Through the veil of creeper vine, T'lar observed her target: a drow female standing on the river bank, turned sideways to the water, her attention focused on the strange-looking male who squatted at her feet. The female was about T'lar's size, but there the resemblance ended. The priestess had long, bone white hair, wound in a tight coil and bound by a black web-lace hair net at the back of her head. Black gloves embroidered in a white spiderweb design covered her hands and arms up to the elbow. She wore a thin silk robe, cinched at the waist by a belt from which hung a ceremonial dagger and whip. The whip's three snake heads twisted beside her hip, forked tongues tasting the air, alert for danger.
T'lar's target was a noble of House Mizz'rynturl. T'lar knew her slightly. She had once been of that House, and had even played with Nafay on occasion when both had been girls-games like Stalking Spider and Flay the Slave. But T'lar had given up all other allegiances the day she was shorn. From her second decade of life, she had served Lolth alone.

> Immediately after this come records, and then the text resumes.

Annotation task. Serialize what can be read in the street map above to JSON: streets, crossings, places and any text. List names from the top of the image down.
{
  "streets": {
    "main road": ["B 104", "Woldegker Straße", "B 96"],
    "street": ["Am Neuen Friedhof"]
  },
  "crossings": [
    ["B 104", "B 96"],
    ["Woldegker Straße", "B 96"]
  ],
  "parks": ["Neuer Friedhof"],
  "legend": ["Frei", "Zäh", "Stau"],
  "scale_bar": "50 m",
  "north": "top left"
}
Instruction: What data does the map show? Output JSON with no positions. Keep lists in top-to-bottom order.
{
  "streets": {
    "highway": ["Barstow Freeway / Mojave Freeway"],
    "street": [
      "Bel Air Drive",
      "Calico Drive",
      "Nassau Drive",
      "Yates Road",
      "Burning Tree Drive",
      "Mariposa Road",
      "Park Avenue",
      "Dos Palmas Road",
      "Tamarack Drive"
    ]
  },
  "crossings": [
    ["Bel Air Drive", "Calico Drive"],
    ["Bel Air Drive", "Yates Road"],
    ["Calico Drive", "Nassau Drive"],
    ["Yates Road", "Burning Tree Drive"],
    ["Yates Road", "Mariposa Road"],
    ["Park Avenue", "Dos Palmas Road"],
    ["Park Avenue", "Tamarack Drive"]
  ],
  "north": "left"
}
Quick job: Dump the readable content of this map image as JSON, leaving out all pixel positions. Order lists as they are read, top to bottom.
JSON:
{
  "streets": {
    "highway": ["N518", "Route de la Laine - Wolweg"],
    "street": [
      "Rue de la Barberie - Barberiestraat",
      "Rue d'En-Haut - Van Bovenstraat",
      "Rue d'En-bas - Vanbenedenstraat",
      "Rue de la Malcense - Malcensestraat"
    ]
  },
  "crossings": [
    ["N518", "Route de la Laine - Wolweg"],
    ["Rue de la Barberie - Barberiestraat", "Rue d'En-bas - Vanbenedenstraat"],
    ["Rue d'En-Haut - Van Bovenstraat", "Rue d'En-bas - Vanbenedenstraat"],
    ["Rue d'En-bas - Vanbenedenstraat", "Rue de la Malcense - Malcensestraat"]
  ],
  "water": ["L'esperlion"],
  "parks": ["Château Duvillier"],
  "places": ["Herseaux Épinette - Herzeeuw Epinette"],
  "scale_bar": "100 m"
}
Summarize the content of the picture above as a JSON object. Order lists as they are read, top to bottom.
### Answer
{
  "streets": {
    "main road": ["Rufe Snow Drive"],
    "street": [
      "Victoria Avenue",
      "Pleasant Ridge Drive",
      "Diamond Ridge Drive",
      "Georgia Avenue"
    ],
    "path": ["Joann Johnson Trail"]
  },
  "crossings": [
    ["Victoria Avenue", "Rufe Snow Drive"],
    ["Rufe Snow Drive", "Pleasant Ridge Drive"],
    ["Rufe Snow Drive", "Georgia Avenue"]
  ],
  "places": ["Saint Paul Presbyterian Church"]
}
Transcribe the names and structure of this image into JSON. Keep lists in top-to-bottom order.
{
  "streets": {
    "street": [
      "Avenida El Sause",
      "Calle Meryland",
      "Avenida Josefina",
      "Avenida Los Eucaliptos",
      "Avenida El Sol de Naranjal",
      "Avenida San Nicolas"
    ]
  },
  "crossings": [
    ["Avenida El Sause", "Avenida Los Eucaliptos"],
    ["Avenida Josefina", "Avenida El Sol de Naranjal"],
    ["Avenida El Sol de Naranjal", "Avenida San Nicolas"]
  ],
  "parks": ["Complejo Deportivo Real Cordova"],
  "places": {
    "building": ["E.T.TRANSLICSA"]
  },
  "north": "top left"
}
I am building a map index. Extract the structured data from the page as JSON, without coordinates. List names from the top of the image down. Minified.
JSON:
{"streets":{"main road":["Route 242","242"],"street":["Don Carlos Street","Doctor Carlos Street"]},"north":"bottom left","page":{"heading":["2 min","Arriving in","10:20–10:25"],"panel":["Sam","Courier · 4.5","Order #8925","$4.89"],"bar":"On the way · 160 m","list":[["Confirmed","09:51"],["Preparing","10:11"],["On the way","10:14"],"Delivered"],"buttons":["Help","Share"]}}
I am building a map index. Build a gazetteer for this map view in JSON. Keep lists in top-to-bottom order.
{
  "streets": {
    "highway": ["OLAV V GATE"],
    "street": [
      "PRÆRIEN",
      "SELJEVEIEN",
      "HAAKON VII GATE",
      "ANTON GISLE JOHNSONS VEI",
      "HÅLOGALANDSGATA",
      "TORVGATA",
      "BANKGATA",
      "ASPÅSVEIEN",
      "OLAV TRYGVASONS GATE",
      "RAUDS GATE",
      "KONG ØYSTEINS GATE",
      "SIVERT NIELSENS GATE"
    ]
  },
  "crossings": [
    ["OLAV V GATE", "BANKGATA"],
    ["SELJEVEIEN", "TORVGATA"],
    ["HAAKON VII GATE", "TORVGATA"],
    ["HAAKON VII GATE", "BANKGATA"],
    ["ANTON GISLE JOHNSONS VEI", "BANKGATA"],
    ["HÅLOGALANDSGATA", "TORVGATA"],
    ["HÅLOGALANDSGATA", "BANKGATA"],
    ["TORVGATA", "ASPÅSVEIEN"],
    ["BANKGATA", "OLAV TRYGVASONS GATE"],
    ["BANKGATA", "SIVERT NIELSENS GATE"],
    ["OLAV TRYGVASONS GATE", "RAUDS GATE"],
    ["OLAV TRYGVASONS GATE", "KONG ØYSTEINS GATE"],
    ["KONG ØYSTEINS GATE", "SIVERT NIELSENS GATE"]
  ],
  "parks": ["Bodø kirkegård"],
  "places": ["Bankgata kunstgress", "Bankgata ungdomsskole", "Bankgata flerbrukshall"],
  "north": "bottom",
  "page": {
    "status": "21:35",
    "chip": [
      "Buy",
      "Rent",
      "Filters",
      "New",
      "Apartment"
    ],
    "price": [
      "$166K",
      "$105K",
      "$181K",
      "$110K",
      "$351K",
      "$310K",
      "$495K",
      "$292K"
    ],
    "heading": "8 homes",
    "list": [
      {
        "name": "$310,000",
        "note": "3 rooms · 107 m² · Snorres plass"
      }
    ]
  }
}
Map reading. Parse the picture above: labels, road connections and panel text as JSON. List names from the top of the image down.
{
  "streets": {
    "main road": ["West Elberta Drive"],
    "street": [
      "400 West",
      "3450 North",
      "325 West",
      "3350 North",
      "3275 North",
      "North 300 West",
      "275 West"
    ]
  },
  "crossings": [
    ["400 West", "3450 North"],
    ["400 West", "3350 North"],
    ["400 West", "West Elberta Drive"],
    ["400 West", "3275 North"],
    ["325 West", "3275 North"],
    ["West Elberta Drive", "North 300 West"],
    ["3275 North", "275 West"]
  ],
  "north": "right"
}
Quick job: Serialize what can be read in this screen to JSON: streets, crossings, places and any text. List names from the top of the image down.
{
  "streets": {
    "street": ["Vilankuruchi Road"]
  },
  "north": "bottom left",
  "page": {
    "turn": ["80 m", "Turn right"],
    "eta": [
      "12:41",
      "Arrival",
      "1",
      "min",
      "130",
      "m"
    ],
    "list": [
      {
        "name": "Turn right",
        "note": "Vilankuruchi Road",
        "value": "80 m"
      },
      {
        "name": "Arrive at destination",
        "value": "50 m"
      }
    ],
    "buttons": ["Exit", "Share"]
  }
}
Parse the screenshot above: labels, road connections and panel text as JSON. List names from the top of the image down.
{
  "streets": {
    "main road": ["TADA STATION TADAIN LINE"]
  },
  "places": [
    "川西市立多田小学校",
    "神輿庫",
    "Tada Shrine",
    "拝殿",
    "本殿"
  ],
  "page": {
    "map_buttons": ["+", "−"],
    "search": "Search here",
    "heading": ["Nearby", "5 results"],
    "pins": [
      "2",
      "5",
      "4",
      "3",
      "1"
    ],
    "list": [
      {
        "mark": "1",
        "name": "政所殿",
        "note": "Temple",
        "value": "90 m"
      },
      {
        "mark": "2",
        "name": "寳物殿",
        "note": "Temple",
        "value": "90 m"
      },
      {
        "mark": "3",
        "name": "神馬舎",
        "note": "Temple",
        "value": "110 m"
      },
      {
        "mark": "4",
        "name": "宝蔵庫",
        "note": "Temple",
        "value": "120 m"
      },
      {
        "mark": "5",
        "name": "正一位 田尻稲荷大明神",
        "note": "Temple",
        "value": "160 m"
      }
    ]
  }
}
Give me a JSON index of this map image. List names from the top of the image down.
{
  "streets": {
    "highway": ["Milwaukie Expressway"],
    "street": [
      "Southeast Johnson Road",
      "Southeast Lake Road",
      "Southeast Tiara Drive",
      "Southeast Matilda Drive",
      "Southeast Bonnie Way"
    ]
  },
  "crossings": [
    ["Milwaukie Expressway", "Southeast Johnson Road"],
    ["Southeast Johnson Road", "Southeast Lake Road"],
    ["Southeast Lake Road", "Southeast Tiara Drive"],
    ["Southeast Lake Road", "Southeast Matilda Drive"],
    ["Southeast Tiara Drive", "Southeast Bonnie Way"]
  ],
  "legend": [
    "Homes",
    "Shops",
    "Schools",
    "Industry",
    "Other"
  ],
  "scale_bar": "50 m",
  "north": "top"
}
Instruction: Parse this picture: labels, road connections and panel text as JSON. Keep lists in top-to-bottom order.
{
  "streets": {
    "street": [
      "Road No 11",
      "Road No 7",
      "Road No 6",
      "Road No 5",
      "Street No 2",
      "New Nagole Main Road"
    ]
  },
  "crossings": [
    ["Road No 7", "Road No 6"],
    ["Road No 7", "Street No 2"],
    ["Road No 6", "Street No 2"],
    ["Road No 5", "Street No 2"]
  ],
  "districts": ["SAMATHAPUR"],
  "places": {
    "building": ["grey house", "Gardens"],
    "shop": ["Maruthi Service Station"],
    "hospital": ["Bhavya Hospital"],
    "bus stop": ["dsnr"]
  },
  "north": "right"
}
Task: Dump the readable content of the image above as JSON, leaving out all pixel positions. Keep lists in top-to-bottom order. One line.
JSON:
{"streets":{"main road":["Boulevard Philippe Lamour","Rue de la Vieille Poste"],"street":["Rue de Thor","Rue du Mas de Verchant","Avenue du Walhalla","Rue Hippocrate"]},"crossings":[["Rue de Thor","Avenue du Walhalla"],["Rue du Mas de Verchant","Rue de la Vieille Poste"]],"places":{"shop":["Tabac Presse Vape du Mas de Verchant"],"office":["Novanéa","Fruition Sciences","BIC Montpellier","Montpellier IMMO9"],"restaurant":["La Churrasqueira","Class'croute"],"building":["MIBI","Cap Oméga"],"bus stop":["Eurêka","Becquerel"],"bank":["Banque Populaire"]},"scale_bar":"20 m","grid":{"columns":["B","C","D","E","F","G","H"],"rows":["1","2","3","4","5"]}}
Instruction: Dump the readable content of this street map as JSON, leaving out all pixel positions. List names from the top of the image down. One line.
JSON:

And Lolth had decreed that Nafay must die.
T'lar hadn't asked why-to have done so would have been insolence bordering on suicide. But she'd heard the whispers: that Nafay, who had only recently joined the Temple of the Black Mother, served Lolth only superficially. That her true devotions lay elsewhere-with Vhaeraun, it was rumored-though a female being accepted into the Masked Lord's faith was about as likely as the moon turning into a spider and scuttling away from the sky.
Still, Nafay had done something to incur Lolth's wrath. Something that had prompted the valsharess to set T'lar on the hunt. And what a long chase it had been. Guallidurth lay more than four hundred leagues from here, as the spider crawled. What had drawn Nafay to the World Above and prompted her to seek the company of such a strange-looking male?